In this vignette we used the `baselinenowcast` low-level modular functions to convert a dataframe with incident cases indexed by reference date and report date to a `reporting_triangle` object using the `as_reporting_triangle` function, and then walked through the `baselinenowcast` workflow step by step.

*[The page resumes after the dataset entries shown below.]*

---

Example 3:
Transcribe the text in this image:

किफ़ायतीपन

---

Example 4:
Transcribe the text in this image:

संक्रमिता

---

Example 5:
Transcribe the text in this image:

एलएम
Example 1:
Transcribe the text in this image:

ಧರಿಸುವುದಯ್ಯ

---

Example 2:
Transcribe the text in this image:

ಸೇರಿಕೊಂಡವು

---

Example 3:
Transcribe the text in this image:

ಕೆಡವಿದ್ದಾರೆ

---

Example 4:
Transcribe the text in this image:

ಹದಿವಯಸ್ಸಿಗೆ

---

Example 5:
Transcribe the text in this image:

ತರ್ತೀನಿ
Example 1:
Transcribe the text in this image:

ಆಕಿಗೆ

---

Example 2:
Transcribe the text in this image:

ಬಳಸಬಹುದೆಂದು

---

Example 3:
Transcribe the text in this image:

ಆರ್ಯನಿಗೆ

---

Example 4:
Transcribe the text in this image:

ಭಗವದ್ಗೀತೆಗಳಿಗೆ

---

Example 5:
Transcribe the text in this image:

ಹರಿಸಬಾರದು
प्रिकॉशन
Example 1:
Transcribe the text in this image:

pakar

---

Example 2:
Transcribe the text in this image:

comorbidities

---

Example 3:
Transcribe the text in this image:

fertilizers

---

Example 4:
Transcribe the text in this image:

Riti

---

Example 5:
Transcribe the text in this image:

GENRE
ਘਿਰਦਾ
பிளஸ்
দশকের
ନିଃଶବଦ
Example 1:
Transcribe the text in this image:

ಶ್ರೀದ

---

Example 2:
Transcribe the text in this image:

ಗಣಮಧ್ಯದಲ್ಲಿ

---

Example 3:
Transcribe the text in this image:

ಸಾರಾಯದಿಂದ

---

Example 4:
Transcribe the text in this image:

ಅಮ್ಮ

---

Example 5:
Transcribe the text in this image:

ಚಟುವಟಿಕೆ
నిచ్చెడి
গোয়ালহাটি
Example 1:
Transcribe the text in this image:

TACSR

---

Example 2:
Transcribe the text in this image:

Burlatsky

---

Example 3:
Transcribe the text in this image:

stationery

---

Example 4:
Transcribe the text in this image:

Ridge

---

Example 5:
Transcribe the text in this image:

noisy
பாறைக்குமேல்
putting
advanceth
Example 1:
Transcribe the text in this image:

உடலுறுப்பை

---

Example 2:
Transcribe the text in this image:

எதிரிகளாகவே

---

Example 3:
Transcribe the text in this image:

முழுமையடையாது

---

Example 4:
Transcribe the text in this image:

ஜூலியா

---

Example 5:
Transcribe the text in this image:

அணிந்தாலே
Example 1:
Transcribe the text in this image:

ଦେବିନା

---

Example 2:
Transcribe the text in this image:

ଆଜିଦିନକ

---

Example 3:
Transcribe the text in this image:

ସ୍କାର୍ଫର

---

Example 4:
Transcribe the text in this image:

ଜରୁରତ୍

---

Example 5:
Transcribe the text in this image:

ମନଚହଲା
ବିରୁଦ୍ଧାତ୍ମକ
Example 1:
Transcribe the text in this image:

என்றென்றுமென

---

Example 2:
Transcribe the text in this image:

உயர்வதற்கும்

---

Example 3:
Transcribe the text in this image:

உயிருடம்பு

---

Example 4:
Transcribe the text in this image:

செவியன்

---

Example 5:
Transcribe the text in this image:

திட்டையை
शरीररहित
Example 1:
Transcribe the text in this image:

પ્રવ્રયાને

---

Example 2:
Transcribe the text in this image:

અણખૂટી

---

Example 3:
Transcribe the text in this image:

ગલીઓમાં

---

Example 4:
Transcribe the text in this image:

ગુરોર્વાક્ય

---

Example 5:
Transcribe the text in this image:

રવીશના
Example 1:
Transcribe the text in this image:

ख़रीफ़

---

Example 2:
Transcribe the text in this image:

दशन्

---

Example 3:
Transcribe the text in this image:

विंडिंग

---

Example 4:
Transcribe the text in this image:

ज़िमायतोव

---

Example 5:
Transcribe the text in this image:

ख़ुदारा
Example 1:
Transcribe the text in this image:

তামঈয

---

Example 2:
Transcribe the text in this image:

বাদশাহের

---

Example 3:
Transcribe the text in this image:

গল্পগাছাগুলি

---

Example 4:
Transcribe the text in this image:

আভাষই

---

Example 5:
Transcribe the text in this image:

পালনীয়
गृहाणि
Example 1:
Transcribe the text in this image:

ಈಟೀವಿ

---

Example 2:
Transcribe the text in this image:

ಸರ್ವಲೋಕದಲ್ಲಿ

This involved:
1. `estimate_delay()` - Estimating a delay
2. `apply_delay()` - Generating a point nowcast matrix
3. `truncate_to_rows()` - Truncating triangles at iteratively earlier retrospective nowcast times
4. `apply_reporting_structures()` - Constructing retrospective reporting triangles based on what would have been available as of the nowcast date.

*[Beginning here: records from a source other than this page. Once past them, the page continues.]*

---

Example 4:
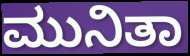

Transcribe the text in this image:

ಮುನಿತಾ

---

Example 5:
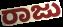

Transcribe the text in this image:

ರಾಜು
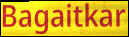
Bagaitkar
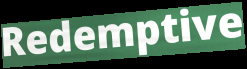
Redemptive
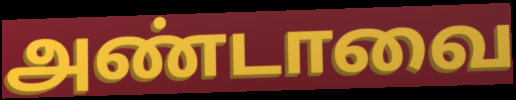
அண்டாவை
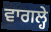
ਵਾਗਲ੍ਹੇ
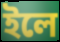
ইলে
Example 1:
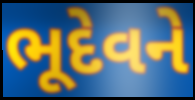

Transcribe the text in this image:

ભૂદેવને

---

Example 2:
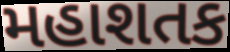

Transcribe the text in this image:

મહાશતક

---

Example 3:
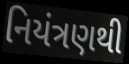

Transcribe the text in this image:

નિયંત્રણથી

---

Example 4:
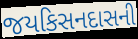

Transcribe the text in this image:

જયકિસનદાસની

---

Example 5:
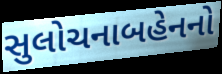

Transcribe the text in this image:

સુલોચનાબહેનનો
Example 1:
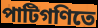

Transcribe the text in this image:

পাটিগণিতে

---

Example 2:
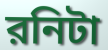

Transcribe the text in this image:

রনিটা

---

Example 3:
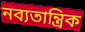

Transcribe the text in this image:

নব্যতান্ত্রিক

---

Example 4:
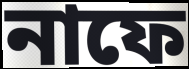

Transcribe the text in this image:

নাফে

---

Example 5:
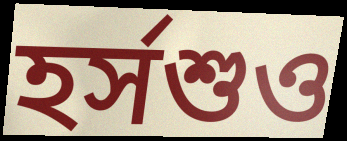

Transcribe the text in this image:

হর্সশুও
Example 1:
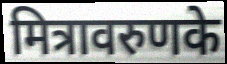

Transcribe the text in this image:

मित्रावरुणके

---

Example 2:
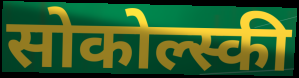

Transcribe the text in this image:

सोकोल्स्की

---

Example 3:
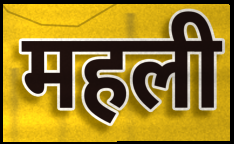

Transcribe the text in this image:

महली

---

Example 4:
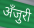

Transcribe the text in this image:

अँजुरी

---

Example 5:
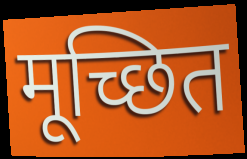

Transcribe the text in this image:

मूच्छित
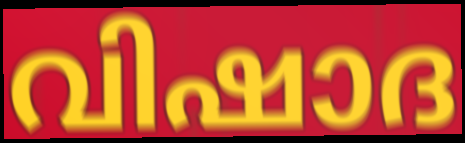
വിഷാദ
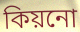
কিয়নো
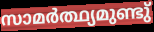
സാമർത്ഥ്യമുണ്ടു്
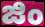
జిం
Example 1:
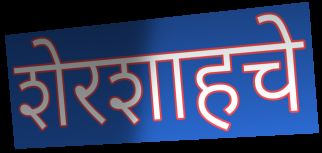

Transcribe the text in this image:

शेरशाहचे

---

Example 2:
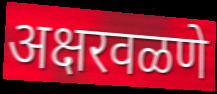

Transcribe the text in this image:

अक्षरवळणे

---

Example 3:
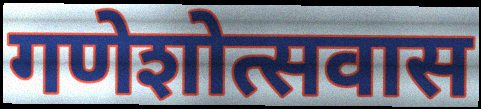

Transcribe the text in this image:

गणेशोत्सवास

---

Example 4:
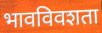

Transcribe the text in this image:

भावविवशता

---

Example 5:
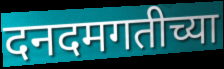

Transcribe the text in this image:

दनदमगतीच्या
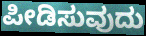
ಪೀಡಿಸುವುದು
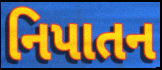
નિપાતન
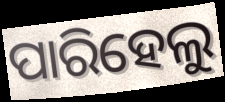
ପାରିହେଲୁ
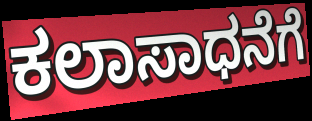
ಕಲಾಸಾಧನೆಗೆ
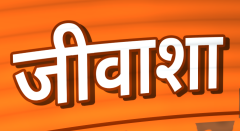
जीवाशा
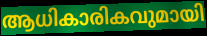
ആധികാരികവുമായി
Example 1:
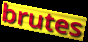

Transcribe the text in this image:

brutes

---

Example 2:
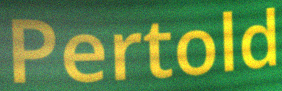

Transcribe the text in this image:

Pertold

5. `estimate_and_apply_delays()` - Generating point nowcasts from the retrospective reporting triangles
6. `estimate_uncertainty()` - Estimating uncertainty from retrospective point nowcast matrices and eventual observations.
7. `sample_nowcasts()` - Sampling from the observation model to generate probabilistic nowcasts

This modular workflow allows for maximum flexibility and the ability to interrogate intermediate steps.

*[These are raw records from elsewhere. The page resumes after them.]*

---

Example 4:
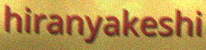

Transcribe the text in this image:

hiranyakeshi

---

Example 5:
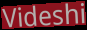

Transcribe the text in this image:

Videshi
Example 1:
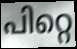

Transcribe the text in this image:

പിറ്റെ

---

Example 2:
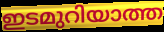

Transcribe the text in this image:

ഇടമുറിയാത്ത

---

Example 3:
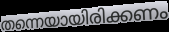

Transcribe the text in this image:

തന്നെയായിരിക്കണം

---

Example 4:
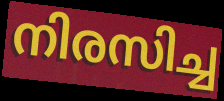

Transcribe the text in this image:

നിരസിച്ച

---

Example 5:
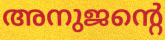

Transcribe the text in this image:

അനുജന്റെ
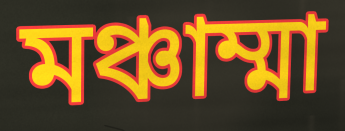
মঞ্চাম্মা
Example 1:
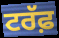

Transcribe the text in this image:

ਟਰੱਫ਼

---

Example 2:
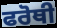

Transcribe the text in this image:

ਫਰੋਥੀ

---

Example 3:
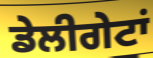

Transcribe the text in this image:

ਡੇਲੀਗੇਟਾਂ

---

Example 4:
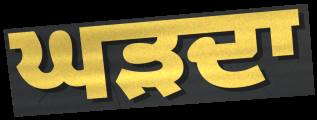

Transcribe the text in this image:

ਘੜਦਾ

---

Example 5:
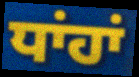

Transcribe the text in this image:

ਧਾਂਹਾਂ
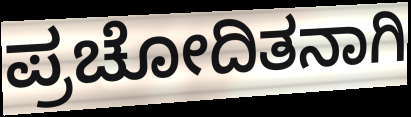
ಪ್ರಚೋದಿತನಾಗಿ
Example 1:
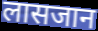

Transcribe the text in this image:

लासजान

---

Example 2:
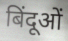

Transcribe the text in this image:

बिंदूओं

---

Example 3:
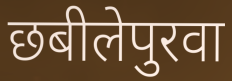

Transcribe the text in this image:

छबीलेपुरवा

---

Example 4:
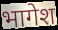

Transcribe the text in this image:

भागेश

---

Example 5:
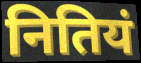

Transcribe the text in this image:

नितियं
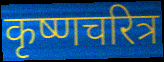
कृष्णचरित्र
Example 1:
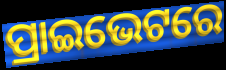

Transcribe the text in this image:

ପ୍ରାଇଭେଟରେ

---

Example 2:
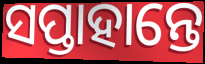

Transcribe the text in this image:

ସପ୍ତାହାନ୍ତେ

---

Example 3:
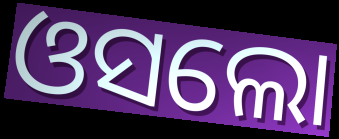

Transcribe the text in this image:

ଓସଲୋ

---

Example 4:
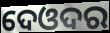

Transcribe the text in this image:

The idea is that from these component functions, a wide range of `baselinenowcast` models can be developed via a pipeline-based approach where the outputs of one function are passed to the inputs of another function, or the inputs of one function can for example be swapped with an external estimate.

This vignette walks through and produces the same results as in the [Getting Started](baselinenowcast.html) vignette, which uses the package default settings to specify the model.
However, the optimal settings will depend on the context and its important to tune the model to your dataset and needs.
In our [publication](https://wellcomeopenresearch.org/articles/10-614/v1) we show examples using the various model specifications to produce and evaluate the performance of age-group specific nowcasts of COVID-19 in Germany and norovirus cases in England.
Here's a [link](https://github.com/epinowcast/baselinenowcast-paper) to the code used to generate those nowcasts if interested in doing something similar for your own settings.

We encourage users to test the performance of different specifications of their model, ideally by producing nowcasts from different model specifications for a range of past nowcast dates, using the data that would have been available as of the past nowcast date, and comparing those nowcasts to later observed data.